Al final de la segunda película de la saga, Katniss Everdeen hace desaparecer la arena de lucha de los juegos. Éstos se interrumpen y ella es rescatada del caos por los rebeldes. Durante el combate, Katniss se había convertido en heroína de este movimiento de lucha contra el estado de Padem. Ahora, en la tercera película, sus protectores le exigen convertirla en el rostro de esta revolución. Rostro.

Tienen que hacer unos videos promocionales para incitar a los pobladores de Padem a la subversión y ella debe estar al centro de la pantalla. El proceso es más o menos el siguiente: Katniss impone algunas condiciones, éstas son aceptadas, aparece una estilista, corre una cámara y comienza la revolución. No hay proceso más serio y en serio que éste en la cinta.

Sutil como las anteriores, la tercera entrega de la saga de Los juegos del hambre habla sobre el poder de la imagen, desde las pulsiones más exquisitas de la configuración de un héroe, del personaje de una heroína para/de la revolución.

En el presente transitorio que vive la nación de Padem, urge la emergencia de una figura, a la que todos quieran matar, besar o imitar, según Effie, la estilista de Katniss. Así, Katniss es cuerpo para un traje de guerrera de corte Juana de Arco y todo lo que hace es material para la convocatoria al levantamiento del pueblo: su voz, sus palabras, sus lágrimas, incluso una canción, cada cosa carga de sentido a una figura configurada para la imagen.

Otra vez, la saga propone un inteligente acercamiento al contexto político de la democracia: el líder político como proceso de una construcción discursiva, que aglutina los intereses y objetivos en la imagen y su virtualidad. La estrategia es el derecho a la espontaneidad: no hay guión, solo la espera de la magia que caracteriza a Katniss.

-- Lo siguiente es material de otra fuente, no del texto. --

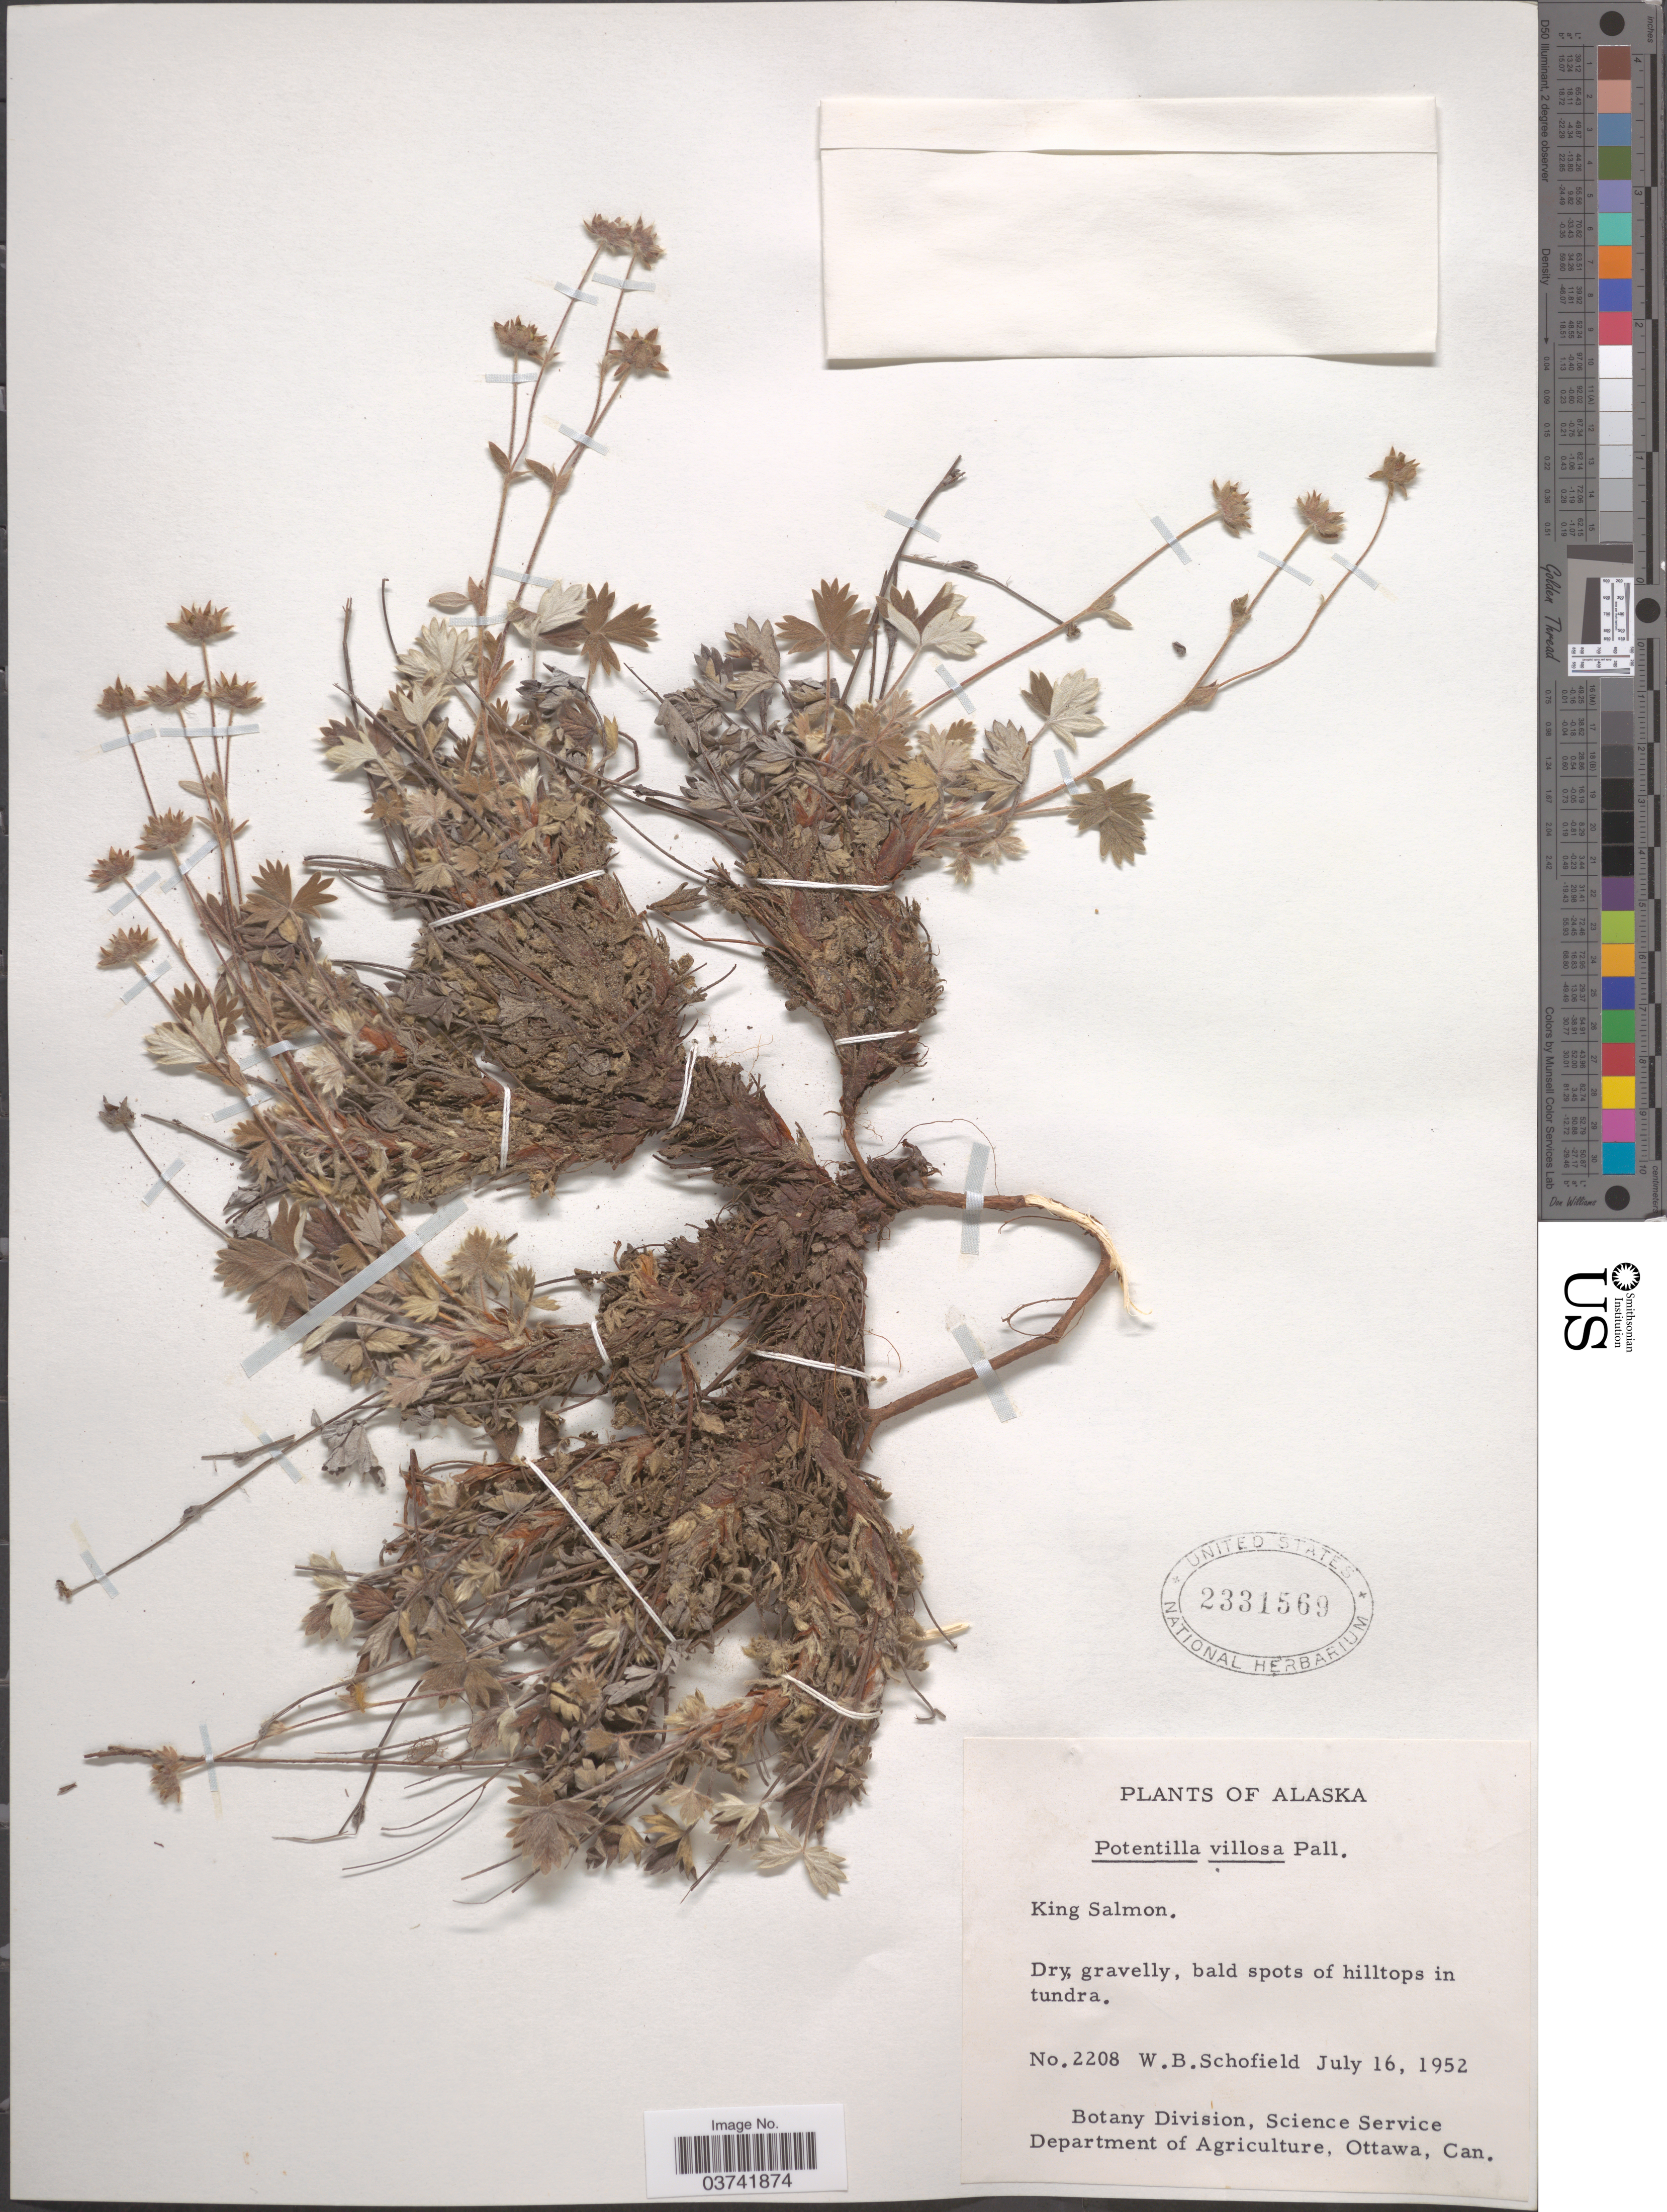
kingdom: Plantae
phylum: Tracheophyta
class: Magnoliopsida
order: Rosales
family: Rosaceae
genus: Potentilla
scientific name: Potentilla villosa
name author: Pall. ex Pursh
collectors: W. Schofield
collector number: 2208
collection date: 1952-07-16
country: United States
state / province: Alaska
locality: King Salmon.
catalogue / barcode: US 2331569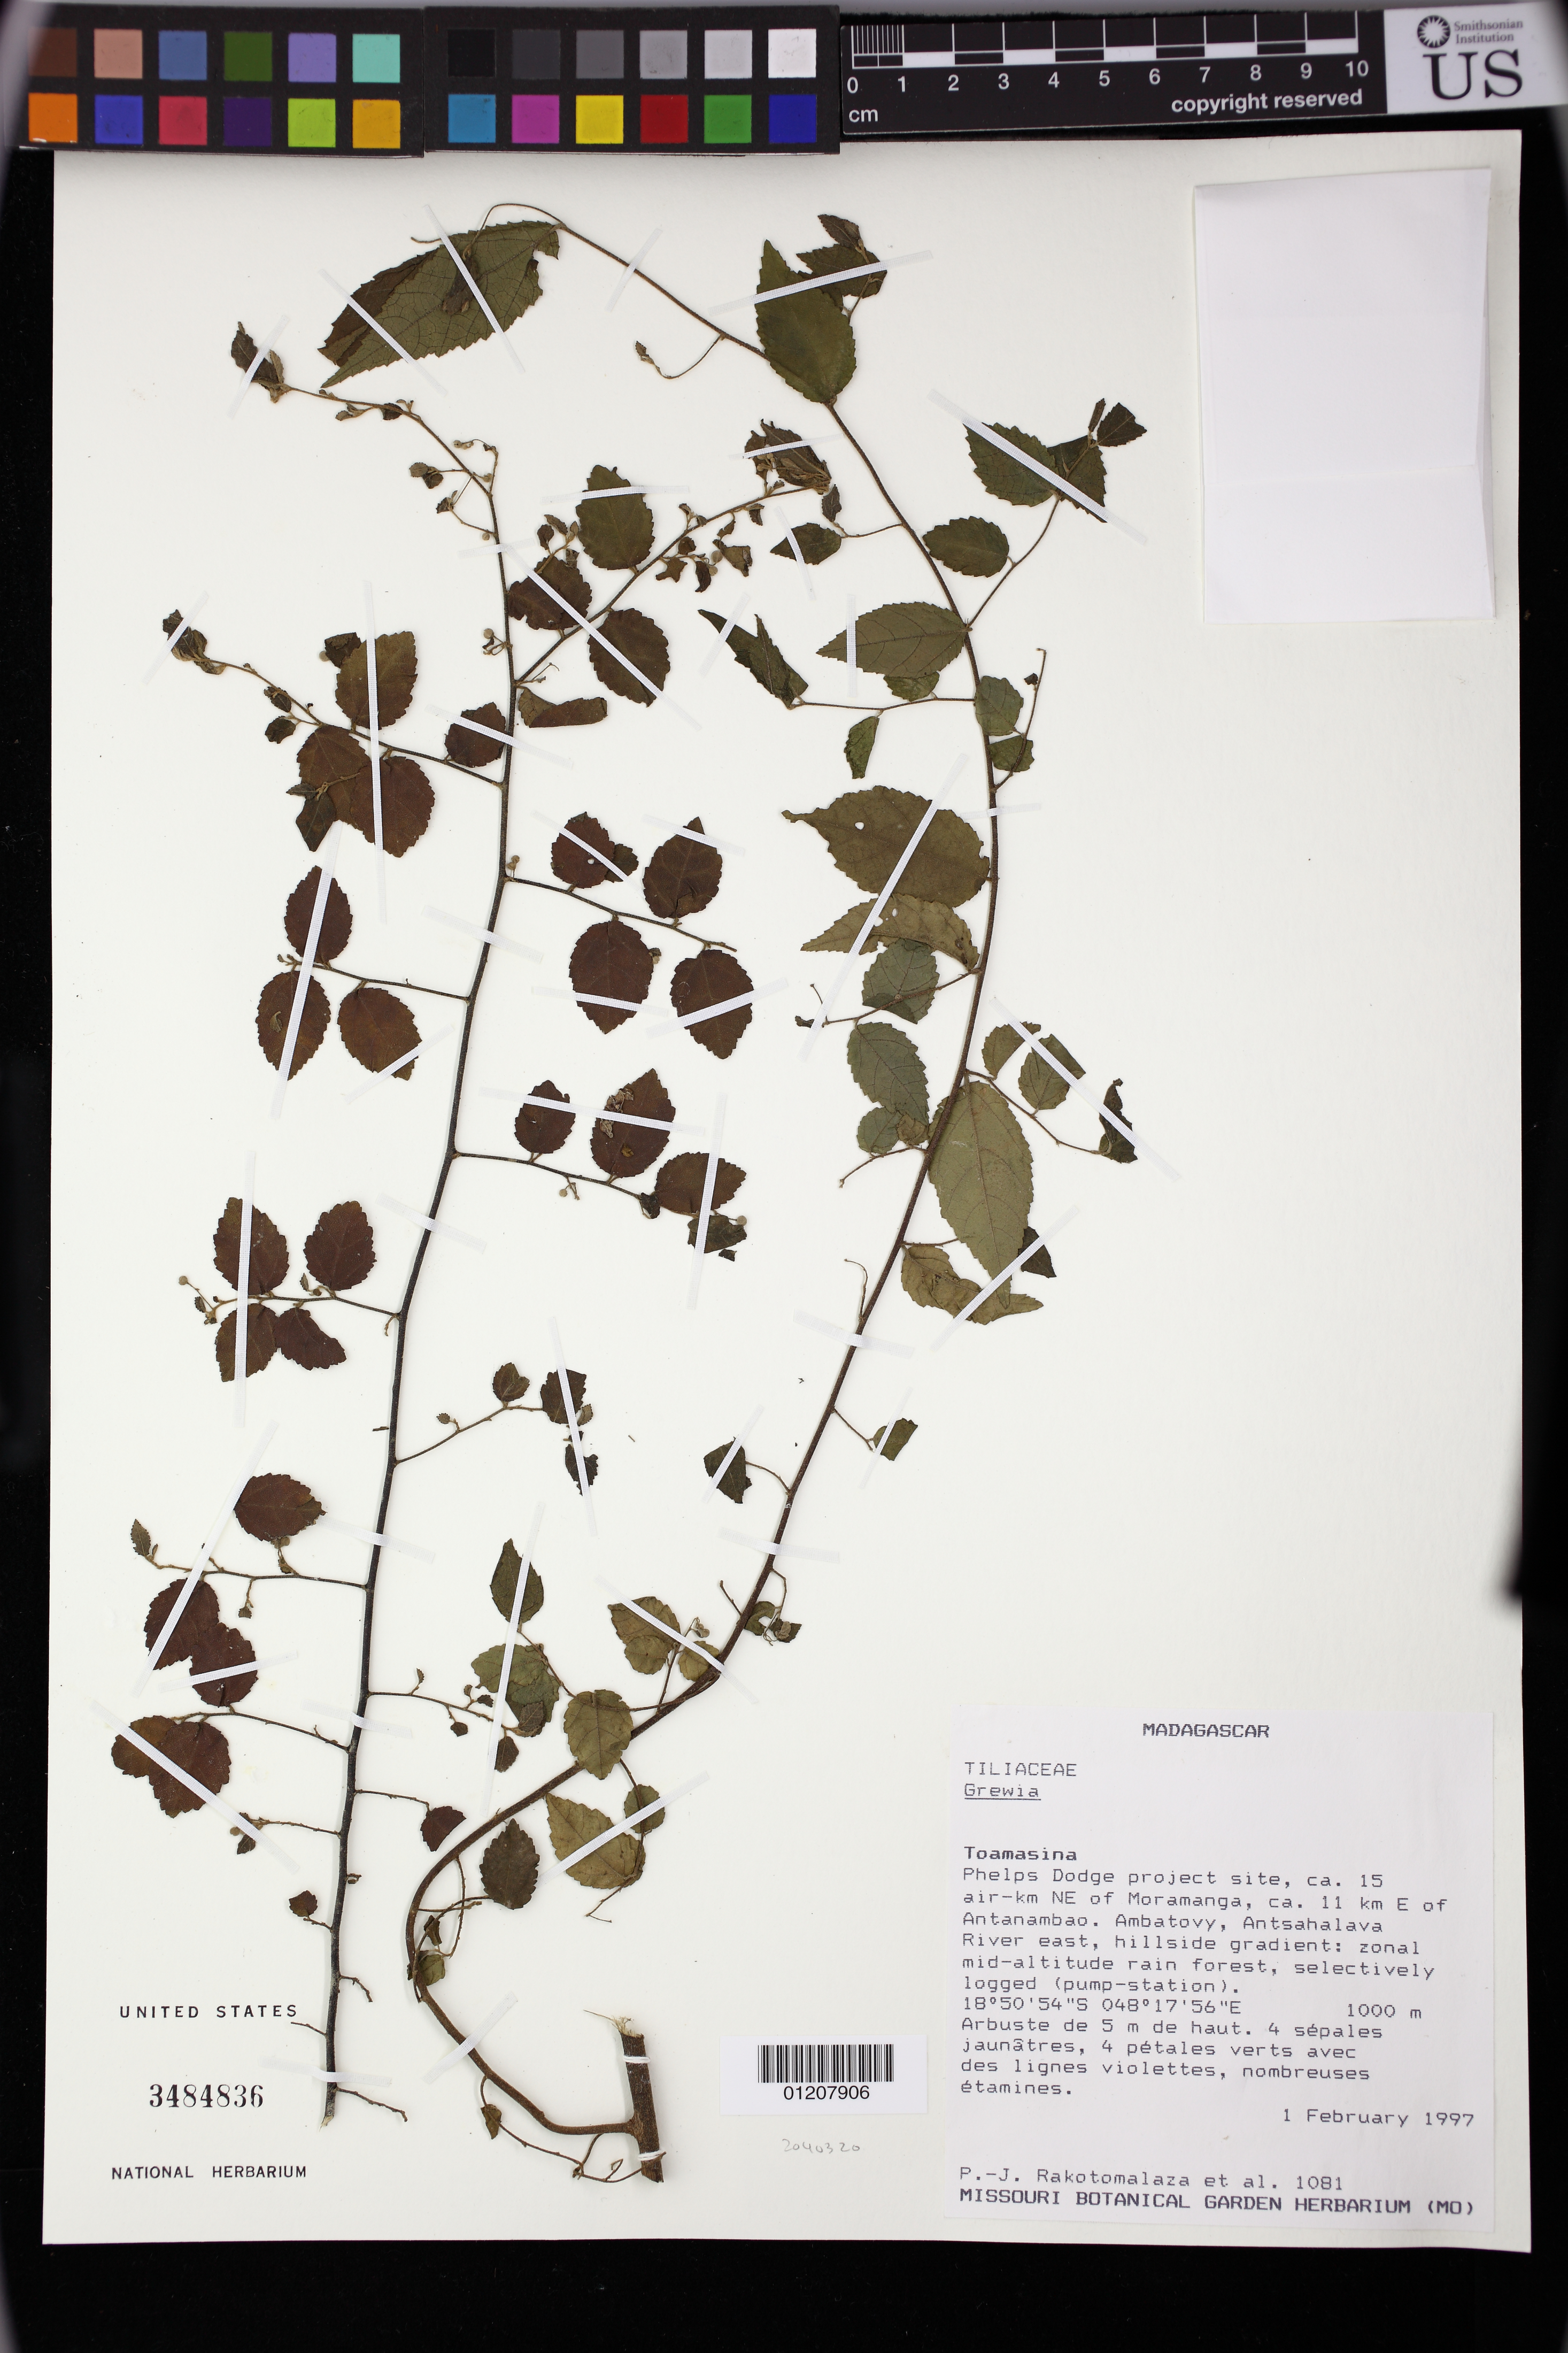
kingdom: Plantae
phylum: Tracheophyta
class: Magnoliopsida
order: Malvales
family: Malvaceae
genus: Grewia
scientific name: Grewia sp.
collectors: P. J. Rakotomalaza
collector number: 1081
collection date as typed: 02 Jan 1997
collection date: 1997-01-02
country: Madagascar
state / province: Atsinanana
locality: Toamasina. Phelps Dodge project site, ca. 15 air-km NE of Moramanga, ca. 11 km E of Antanambao. Ambatovy, Antsahalava River east, hillside gradient: zonal mid-altitude rain forest, selectively logged (pump-station).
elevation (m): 1000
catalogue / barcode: US 3484836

Suena cursi y obvio, porque de cierta forma lo es, pero lo que interesa, creo, es el tratamiento de esta obviedad como una visión clara sobre el contexto en el que se estrena la película. Ésta es una cinta de guerra, donde la crítica a un gobierno que envía a adolescentes a morir en el escenario de un juego televisado es clara. Sin embargo, la guerra que plantea esta producción es, sobre todo, mediática: el campo de lucha es un sistema de transmisiones y las sucesivas violaciones subversivas que debe sufrir este sistema.

La transmisión de la imagen es poder, por lo que alterar y desviar esta transmisión es el canal para que la revolución sea posible. Del otro lado, la represión de la subversión es un anuncio constante: la imagen es poder porque canaliza la amenaza, obvia, tajante y, fundamentalmente, real. La dictadura de la imagen es implacable. Por esto, atacarla es la única alternativa que hay para tomar el poder.